### [Task to carry out]
For the entries below, say how many lines hold the word "italic", with the number as the only reply.

### [Exercise inputs]
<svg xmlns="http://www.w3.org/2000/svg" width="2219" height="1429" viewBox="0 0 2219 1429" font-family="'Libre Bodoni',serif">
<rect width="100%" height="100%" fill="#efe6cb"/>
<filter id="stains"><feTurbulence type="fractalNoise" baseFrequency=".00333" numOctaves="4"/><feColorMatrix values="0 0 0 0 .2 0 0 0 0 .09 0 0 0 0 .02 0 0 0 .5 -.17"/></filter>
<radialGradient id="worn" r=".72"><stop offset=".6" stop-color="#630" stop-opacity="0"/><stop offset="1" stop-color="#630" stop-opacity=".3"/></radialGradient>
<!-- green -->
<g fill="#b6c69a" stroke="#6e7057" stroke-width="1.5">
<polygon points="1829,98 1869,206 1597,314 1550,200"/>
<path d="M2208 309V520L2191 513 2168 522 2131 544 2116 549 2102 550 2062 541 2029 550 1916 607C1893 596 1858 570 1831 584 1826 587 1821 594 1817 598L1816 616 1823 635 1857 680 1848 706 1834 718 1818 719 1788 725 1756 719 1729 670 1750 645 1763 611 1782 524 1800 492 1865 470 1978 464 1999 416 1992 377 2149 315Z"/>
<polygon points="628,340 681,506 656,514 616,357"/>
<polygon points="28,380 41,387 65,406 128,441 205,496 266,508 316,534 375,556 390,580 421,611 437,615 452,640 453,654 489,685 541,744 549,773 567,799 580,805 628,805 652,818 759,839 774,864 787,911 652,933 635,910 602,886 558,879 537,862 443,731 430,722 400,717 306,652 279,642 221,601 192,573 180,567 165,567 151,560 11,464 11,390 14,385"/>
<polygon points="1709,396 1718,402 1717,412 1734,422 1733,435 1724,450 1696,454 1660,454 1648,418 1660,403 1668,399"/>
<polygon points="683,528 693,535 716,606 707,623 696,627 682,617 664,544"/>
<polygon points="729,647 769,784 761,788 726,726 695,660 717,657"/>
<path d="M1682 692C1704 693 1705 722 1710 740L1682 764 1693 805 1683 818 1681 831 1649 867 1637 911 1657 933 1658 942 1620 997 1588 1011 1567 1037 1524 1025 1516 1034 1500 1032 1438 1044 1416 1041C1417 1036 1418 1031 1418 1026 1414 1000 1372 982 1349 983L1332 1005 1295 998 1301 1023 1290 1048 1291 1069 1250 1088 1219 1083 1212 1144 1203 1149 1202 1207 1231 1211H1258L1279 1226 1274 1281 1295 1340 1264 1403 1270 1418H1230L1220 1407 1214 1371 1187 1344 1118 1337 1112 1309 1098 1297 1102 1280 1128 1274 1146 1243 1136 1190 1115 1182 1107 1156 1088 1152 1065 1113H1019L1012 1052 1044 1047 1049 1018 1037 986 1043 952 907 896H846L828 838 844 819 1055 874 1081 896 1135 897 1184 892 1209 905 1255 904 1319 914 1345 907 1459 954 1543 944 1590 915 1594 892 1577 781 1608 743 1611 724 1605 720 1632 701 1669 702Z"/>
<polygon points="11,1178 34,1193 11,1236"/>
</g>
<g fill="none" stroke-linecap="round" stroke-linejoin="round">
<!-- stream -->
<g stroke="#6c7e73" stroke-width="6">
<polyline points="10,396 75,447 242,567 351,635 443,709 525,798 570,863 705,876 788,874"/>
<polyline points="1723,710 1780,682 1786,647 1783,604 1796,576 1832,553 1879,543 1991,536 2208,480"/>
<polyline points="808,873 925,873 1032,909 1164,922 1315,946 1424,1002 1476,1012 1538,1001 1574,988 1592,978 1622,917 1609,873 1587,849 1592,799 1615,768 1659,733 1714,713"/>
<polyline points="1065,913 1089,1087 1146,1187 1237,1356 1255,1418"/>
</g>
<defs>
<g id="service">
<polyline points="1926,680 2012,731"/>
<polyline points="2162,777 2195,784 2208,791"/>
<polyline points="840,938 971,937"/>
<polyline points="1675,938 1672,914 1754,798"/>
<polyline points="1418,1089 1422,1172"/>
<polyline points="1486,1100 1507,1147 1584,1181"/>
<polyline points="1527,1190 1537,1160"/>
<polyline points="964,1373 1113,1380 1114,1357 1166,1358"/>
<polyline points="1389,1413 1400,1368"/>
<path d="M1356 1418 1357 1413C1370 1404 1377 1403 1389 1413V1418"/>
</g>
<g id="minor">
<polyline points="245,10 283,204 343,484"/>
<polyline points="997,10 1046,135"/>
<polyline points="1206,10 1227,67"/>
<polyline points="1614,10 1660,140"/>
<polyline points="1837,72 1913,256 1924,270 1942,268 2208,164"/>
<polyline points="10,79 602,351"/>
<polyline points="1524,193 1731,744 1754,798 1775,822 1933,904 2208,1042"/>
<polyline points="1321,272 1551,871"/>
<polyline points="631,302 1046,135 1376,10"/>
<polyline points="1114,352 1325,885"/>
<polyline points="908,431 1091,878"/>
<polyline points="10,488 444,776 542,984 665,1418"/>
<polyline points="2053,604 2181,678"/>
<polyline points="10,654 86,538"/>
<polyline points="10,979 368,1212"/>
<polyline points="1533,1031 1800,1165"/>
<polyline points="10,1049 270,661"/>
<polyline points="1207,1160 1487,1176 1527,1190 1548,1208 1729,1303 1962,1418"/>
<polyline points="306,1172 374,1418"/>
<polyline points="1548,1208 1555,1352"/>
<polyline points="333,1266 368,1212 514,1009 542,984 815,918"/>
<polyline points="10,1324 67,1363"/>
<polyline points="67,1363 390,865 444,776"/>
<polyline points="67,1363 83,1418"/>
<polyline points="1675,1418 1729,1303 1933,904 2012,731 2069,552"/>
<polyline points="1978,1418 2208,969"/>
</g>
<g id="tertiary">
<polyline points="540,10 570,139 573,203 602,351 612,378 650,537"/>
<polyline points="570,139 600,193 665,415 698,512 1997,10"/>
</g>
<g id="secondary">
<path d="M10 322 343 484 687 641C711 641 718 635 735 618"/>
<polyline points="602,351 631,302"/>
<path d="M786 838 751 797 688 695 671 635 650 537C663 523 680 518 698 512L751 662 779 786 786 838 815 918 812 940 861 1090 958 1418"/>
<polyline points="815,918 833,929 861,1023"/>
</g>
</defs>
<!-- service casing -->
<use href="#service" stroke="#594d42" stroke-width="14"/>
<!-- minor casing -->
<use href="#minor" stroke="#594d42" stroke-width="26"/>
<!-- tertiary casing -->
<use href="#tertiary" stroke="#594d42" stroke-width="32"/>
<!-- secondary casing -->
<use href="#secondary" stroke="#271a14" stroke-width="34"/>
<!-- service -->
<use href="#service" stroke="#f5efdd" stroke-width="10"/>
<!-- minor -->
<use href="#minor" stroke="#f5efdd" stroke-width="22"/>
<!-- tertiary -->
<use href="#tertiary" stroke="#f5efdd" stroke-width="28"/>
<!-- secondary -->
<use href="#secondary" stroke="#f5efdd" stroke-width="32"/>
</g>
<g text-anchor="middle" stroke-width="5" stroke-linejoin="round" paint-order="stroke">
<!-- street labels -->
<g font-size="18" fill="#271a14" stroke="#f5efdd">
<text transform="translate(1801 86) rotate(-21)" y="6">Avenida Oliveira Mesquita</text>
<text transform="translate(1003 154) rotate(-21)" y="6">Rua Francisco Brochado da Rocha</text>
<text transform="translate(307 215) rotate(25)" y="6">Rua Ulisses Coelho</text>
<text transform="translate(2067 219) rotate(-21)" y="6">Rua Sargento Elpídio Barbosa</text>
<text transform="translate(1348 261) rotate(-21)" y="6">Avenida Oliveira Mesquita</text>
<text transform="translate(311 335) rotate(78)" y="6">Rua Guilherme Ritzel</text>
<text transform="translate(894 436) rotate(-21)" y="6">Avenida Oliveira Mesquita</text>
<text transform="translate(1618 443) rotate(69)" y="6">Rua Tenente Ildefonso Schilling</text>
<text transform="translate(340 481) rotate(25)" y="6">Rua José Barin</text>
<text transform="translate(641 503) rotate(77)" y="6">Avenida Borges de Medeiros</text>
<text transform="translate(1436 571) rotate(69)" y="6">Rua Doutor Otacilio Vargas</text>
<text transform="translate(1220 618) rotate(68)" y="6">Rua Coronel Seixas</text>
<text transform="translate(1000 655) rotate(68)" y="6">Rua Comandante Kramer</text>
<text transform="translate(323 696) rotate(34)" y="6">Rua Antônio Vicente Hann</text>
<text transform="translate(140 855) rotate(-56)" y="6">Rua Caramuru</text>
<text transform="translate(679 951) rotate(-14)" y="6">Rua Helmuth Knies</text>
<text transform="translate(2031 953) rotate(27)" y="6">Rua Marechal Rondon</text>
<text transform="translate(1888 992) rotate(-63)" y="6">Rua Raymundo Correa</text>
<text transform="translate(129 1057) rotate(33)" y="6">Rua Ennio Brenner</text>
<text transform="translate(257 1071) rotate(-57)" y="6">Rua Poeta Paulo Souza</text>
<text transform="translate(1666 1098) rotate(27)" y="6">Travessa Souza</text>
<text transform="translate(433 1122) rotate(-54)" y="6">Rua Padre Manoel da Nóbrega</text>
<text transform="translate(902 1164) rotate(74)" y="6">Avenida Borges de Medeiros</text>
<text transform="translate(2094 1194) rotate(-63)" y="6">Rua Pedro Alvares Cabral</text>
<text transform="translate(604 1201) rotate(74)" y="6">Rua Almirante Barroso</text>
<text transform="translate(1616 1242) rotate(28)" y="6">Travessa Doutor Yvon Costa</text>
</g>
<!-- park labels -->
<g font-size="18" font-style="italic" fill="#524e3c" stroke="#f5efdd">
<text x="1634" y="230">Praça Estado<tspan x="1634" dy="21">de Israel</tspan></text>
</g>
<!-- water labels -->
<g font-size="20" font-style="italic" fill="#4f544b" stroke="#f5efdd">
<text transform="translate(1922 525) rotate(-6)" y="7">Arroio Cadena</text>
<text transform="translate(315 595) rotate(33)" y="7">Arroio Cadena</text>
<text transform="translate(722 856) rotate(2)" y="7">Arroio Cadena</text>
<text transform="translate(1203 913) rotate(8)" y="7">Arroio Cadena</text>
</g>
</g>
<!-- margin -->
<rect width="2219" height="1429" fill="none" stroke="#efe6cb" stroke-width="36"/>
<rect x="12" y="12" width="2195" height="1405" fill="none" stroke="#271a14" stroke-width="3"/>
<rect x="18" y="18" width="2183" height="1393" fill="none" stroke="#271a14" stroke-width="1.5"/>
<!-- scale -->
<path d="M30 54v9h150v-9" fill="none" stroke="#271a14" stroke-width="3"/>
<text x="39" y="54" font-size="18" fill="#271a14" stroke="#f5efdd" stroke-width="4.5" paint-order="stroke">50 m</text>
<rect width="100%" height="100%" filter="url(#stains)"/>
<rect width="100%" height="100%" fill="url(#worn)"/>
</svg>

### [Solution]
2